All prices are approximate and do not constitute a public offer — the exact price is fixed in your written quote after a free site visit.
Related
Often ordered together
FAQ
Floor screed & finishing in Bali — FAQ
How flat will the floor actually be?
Standard screed we hand over at 3 mm or better under a 2-metre straightedge — fine for tile and engineered timber. Microcement, vinyl and large-format porcelain want tighter, which is what the self-levelling top coat is for. At handover you get the straightedge in your own hands, same as our walls.
How long before tiling or timber can go down?
Tiles: usually 7–10 days on a standard screed. Timber, vinyl and microcement wait for moisture readings, not the calendar — roughly a week per centimetre of thickness in dry season, noticeably longer in wet. Anyone promising timber on a week-old 50 mm screed is selling you cupped boards.
Polished concrete or microcement — which one?
Polished concrete (from 300,000/m²) needs a decent slab or new screed, suits ground floors, and gives the raw, stone-like look. Microcement (from 780,000/m²) is a 2–3 mm system over any sound screed — upstairs, bathrooms, over old tile — with far more colour control. Both get sealed against staining; we bring samples of each to the site visit.

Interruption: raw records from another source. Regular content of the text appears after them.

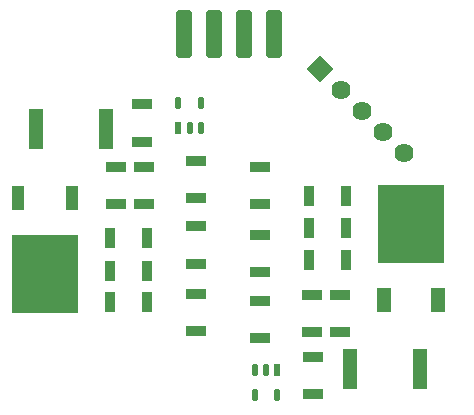
<source format=gts>
%FSLAX33Y33*%
%MOMM*%
%AMRect-W1193800-H3352800-RO1.000*
21,1,1.1938,3.3528,0.,0.,180*%
%AMRect-W891421-H1741421-RO1.500*
21,1,0.891421,1.741421,0.,0.,90*%
%AMRect-W891421-H1741421-RO1.000*
21,1,0.891421,1.741421,0.,0.,180*%
%AMRect-W820710-H1670710-RO1.500*
21,1,0.82071,1.67071,0.,0.,90*%
%AMRect-W1620000-H1620000-RO1.750*
21,1,1.62,1.62,0.,0.,45*%
%AMRect-W820710-H1670710-RO0.500*
21,1,0.82071,1.67071,0.,0.,270*%
%AMRect-W891421-H1741421-RO0.500*
21,1,0.891421,1.741421,0.,0.,270*%
%AMRect-W1038281-H532132-RO0.500*
21,1,1.038281,0.532132,0.,0.,270*%
%AMRR-H532132-W1038281-R266066-RO0.500*
21,1,0.506149,0.532132,0.,0.,270*
1,1,0.532132,0.,0.2530745*
1,1,0.532132,0.,-0.2530745*
1,1,0.532132,-0.,-0.2530745*
1,1,0.532132,-0.,0.2530745*%
%AMRect-W1103201-H2103199-RO1.000*
21,1,1.103201,2.103199,0.,0.,180*%
%AMRect-W5653199-H6603200-RO1.000*
21,1,5.653199,6.6032,0.,0.,180*%
%AMRect-W820710-H1670710-RO1.000*
21,1,0.82071,1.67071,0.,0.,180*%
%AMRR-H1300000-W4000000-R120000-RO0.500*
21,1,3.76,1.3,0.,0.,270*
21,1,4.,1.06,0.,0.,270*
1,1,0.24,0.53,1.88*
1,1,0.24,0.53,-1.88*
1,1,0.24,-0.53,-1.88*
1,1,0.24,-0.53,1.88*%
%AMRect-W1038281-H532132-RO1.500*
21,1,1.038281,0.532132,0.,0.,90*%
%AMRR-H532132-W1038281-R266066-RO1.500*
21,1,0.506149,0.532132,0.,0.,90*
1,1,0.532132,-0.,-0.2530745*
1,1,0.532132,-0.,0.2530745*
1,1,0.532132,0.,0.2530745*
1,1,0.532132,0.,-0.2530745*%
%ADD10Rect-W1193800-H3352800-RO1.000*%
%ADD11R,0.82071X1.67071*%
%ADD12R,1.103201X2.103199*%
%ADD13R,5.653199X6.6032*%
%ADD14Rect-W891421-H1741421-RO1.500*%
%ADD15Rect-W891421-H1741421-RO1.000*%
%ADD16Rect-W820710-H1670710-RO1.500*%
%ADD17C,1.62*%
%ADD18Rect-W1620000-H1620000-RO1.750*%
%ADD19Rect-W820710-H1670710-RO0.500*%
%ADD20Rect-W891421-H1741421-RO0.500*%
%ADD21Rect-W1038281-H532132-RO0.500*%
%ADD22RR-H532132-W1038281-R266066-RO0.500*%
%ADD23Rect-W1103201-H2103199-RO1.000*%
%ADD24Rect-W5653199-H6603200-RO1.000*%
%ADD25R,1.1938X3.3528*%
%ADD26Rect-W820710-H1670710-RO1.000*%
%ADD27RR-H1300000-W4000000-R120000-RO0.500*%
%ADD28R,0.891421X1.741421*%
%ADD29Rect-W1038281-H532132-RO1.500*%
%ADD30RR-H532132-W1038281-R266066-RO1.500*%
D10*
%LNtop solder mask_traces*%
%LNtop solder mask component 0a7e6818b65e6dd9*%
G01*
X-10410Y9946D03*
X-16354Y9946D03*
%LNtop solder mask component 029324719d14e7d5*%
D11*
X6725Y4250D03*
X9875Y4250D03*
%LNtop solder mask component 569398cfd6ecd067*%
D12*
X-13335Y4106D03*
X-17895Y4106D03*
D13*
X-15615Y-2344D03*
%LNtop solder mask component c945c83012794e35*%
D14*
X-2842Y4128D03*
X-2842Y7278D03*
%LNtop solder mask component a6b2d28b852c13d9*%
X-2842Y-7193D03*
X-2842Y-4043D03*
%LNtop solder mask component 340490009263b90c*%
D15*
X-6967Y0682D03*
X-10117Y0682D03*
%LNtop solder mask component 22f6c69524f717e3*%
D16*
X-9575Y3600D03*
X-9575Y6750D03*
%LNtop solder mask component bc75c30b6c7d063b*%
D17*
X9454Y13271D03*
X11250Y11475D03*
X13046Y9679D03*
X14842Y7883D03*
D18*
X7658Y15067D03*
%LNtop solder mask component b886e87fa9d37edc*%
D19*
X9369Y-4068D03*
X9369Y-7218D03*
%LNtop solder mask component c5b2b2479887bfab*%
D20*
X2635Y-4596D03*
X2635Y-7746D03*
%LNtop solder mask component b6b4f001557663a9*%
D19*
X7135Y-9350D03*
X7135Y-12500D03*
%LNtop solder mask component 24bd484f3a95cba4*%
D14*
X-2842Y-1457D03*
X-2842Y1693D03*
%LNtop solder mask component 837c47f0b27a0203*%
D19*
X7035Y-4068D03*
X7035Y-7218D03*
%LNtop solder mask component 09184801b1f854ea*%
D21*
X4085Y-10476D03*
D22*
X3135Y-10476D03*
X2185Y-10476D03*
X2185Y-12609D03*
X4085Y-12609D03*
%LNtop solder mask component 734641277c24eadc*%
D23*
X13129Y-4573D03*
X17689Y-4573D03*
D24*
X15409Y1877D03*
%LNtop solder mask component 2425b04f1e77f18b*%
D16*
X-7342Y8882D03*
X-7342Y12032D03*
%LNtop solder mask component 0fa6ba69303cb1a7*%
D25*
X10204Y-10413D03*
X16148Y-10413D03*
%LNtop solder mask component c7600c8b42ba537d*%
D26*
X-6931Y-2043D03*
X-10081Y-2043D03*
%LNtop solder mask component 740283b4dc41e593*%
D20*
X2635Y0990D03*
X2635Y-2160D03*
%LNtop solder mask component 4c3f625346e047de*%
D27*
X-3860Y18000D03*
X-1320Y18000D03*
X1220Y18000D03*
X3760Y18000D03*
%LNtop solder mask component 98fceb1916874034*%
D16*
X-7242Y3600D03*
X-7242Y6750D03*
%LNtop solder mask component 653adfa57058f3dc*%
D20*
X2635Y6725D03*
X2635Y3575D03*
%LNtop solder mask component e114f8f1ca8e31a3*%
D28*
X6760Y-1150D03*
X9910Y-1150D03*
%LNtop solder mask component 574ec748705bcd73*%
D26*
X-6931Y-4718D03*
X-10081Y-4718D03*
%LNtop solder mask component eb33270756c13b50*%
D29*
X-4292Y10009D03*
D30*
X-3342Y10009D03*
X-2392Y10009D03*
X-2392Y12141D03*
X-4292Y12141D03*
%LNtop solder mask component a01485a67c24aa87*%
D11*
X6725Y1575D03*
X9875Y1575D03*
M02*
</source>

Can you fix hollow tiles or a cracked screed?
Yes — we tap-map the floor, cut out the failed zones, re-pour with a bonding slurry and match levels to the surviving floor. Hairline crazing is usually cosmetic; cracks that mirror through tile in straight lines mean the screed debonded or was poured too dry, and patching over them just moves the crack.
Do you do falls to floor drains?
Bathrooms, outdoor showers and terraces are screeded to falls — typically 1–2% toward the drain — over a waterproofing layer, before any tile, stone or microcement. Water that stands on a flat wet-room floor in this climate always finds a way down; we make sure it’s the drain.